§ TASK REQUIREMENTS
Every line of the data below is to be duplicated exactly, pictures excepted.

§ INFORMATION GIVEN
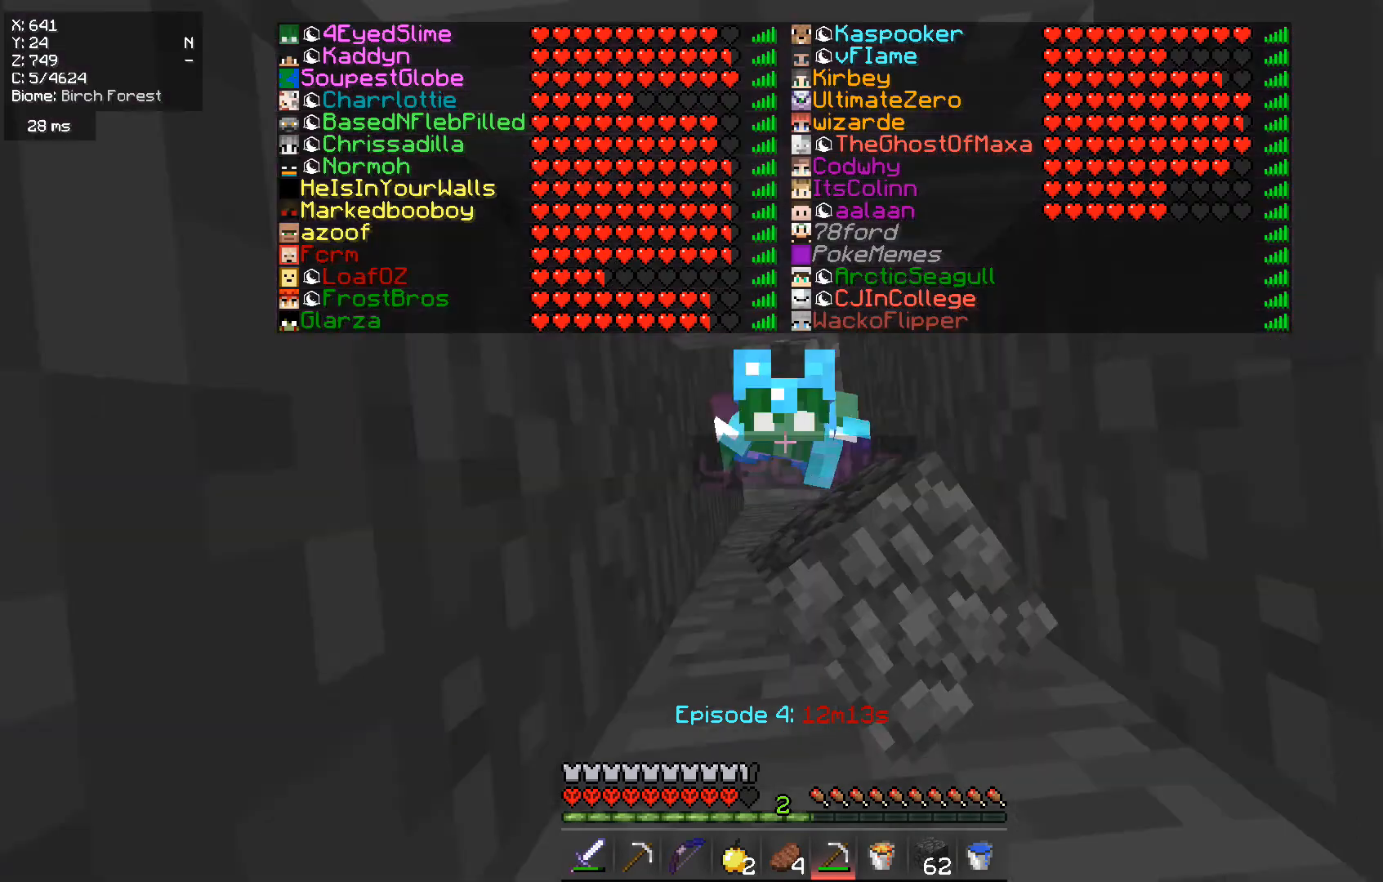
{"keys": [], "mouse": ["left"], "events": [[200, "w", "down"], [367, "w", "up"]]}
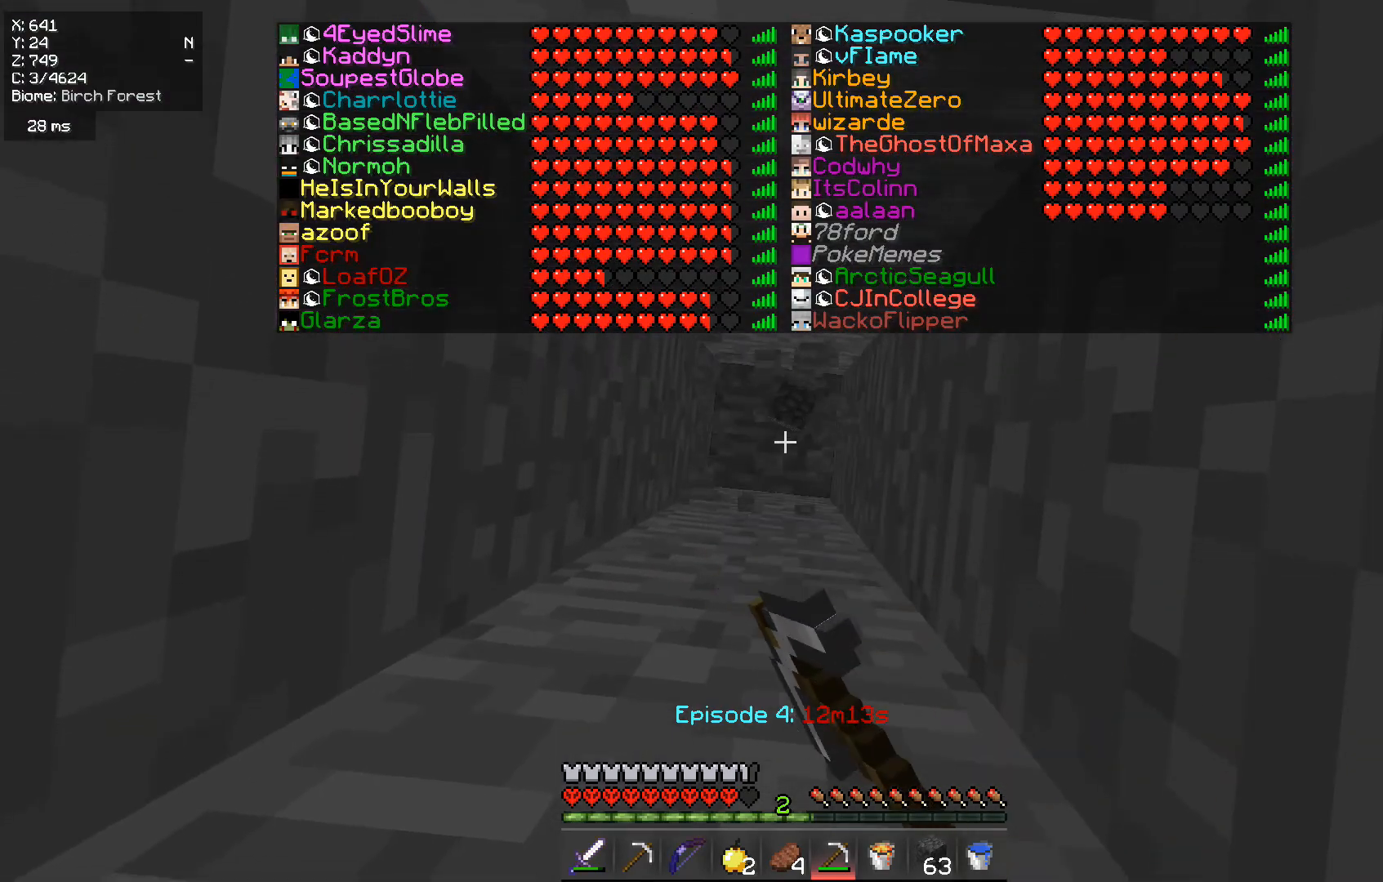
{"keys": [], "mouse": ["left"], "events": []}
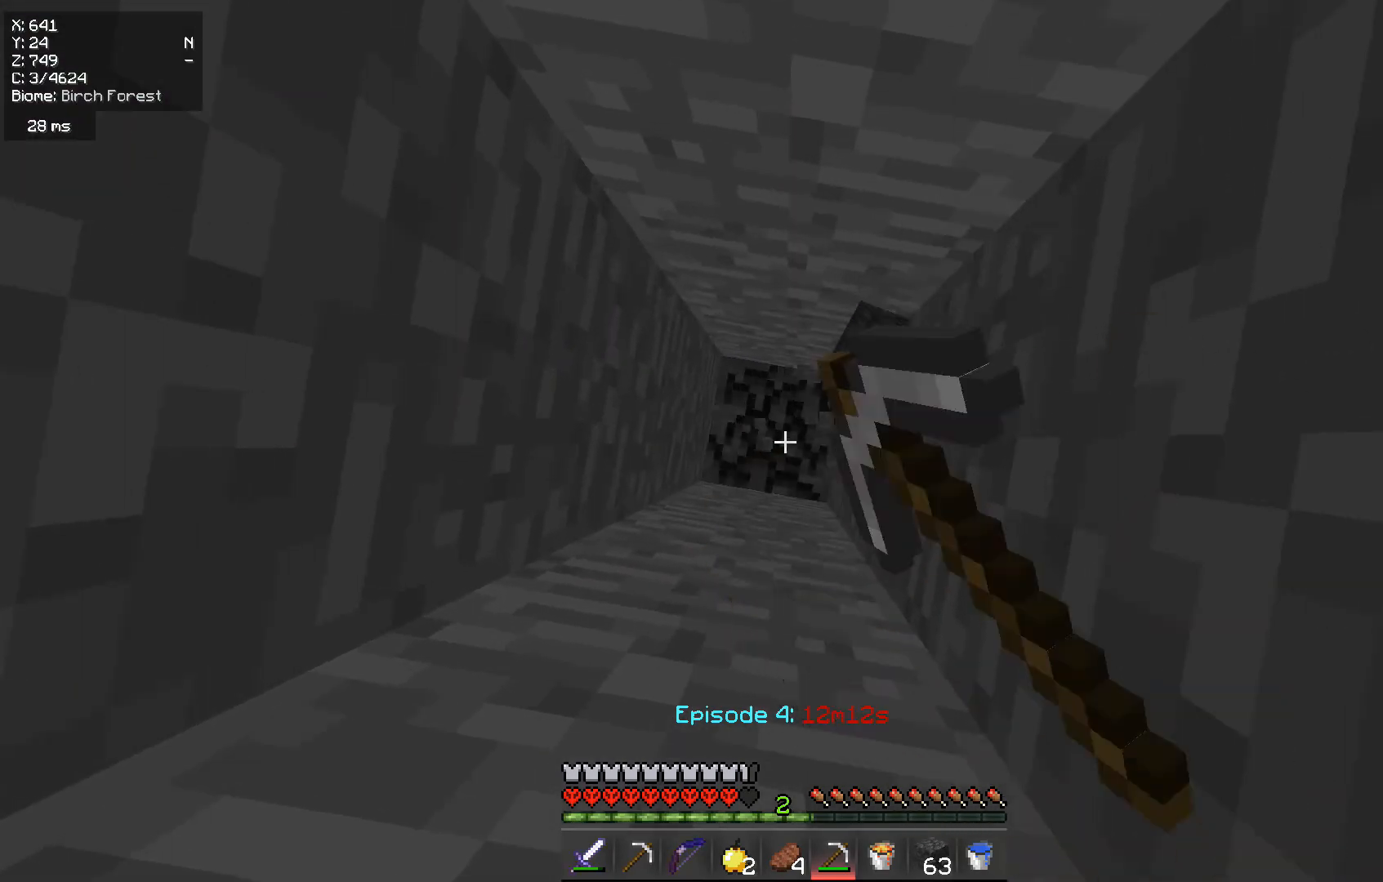
{"keys": [], "mouse": ["left"], "events": []}
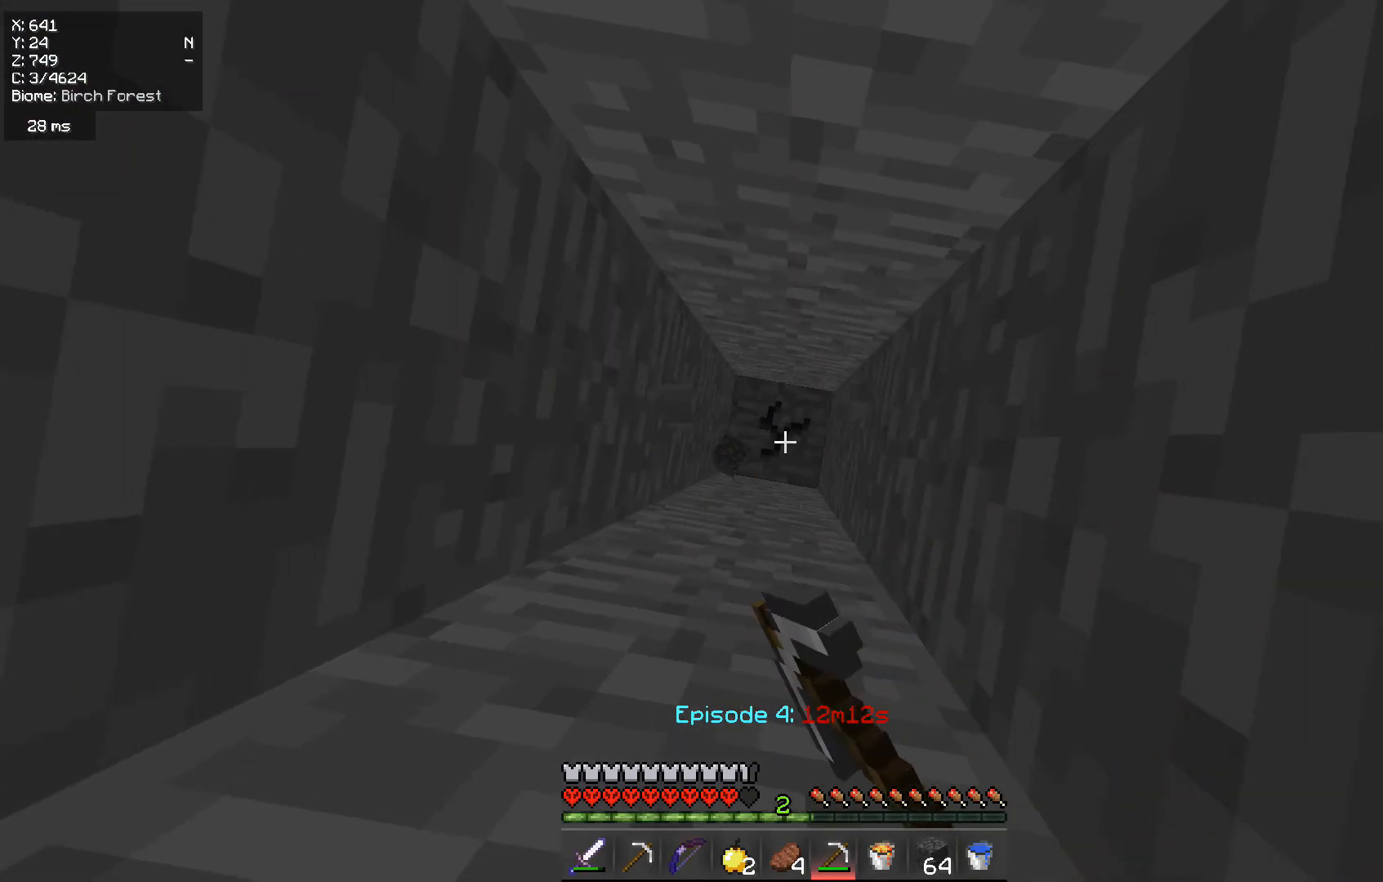
{"keys": [], "mouse": [], "events": [[451, "mouse_left", "up"]]}
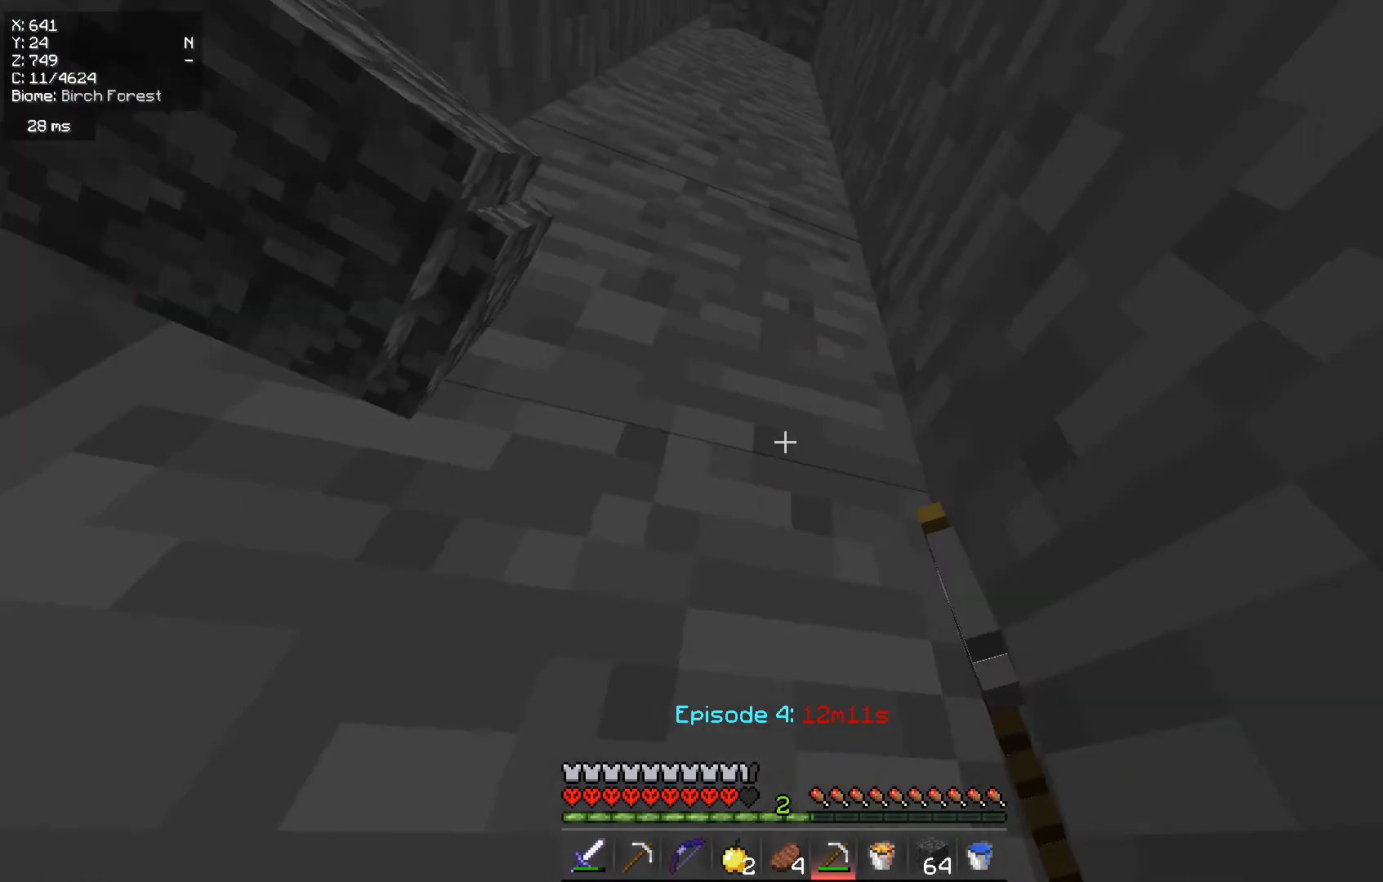
{"keys": [], "mouse": [], "events": []}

§ ANSWER SPACE
{"keys": [], "mouse": ["left"], "events": [[200, "w", "down"], [367, "w", "up"]]}
{"keys": [], "mouse": ["left"], "events": []}
{"keys": [], "mouse": ["left"], "events": []}
{"keys": [], "mouse": [], "events": [[451, "mouse_left", "up"]]}
{"keys": [], "mouse": [], "events": []}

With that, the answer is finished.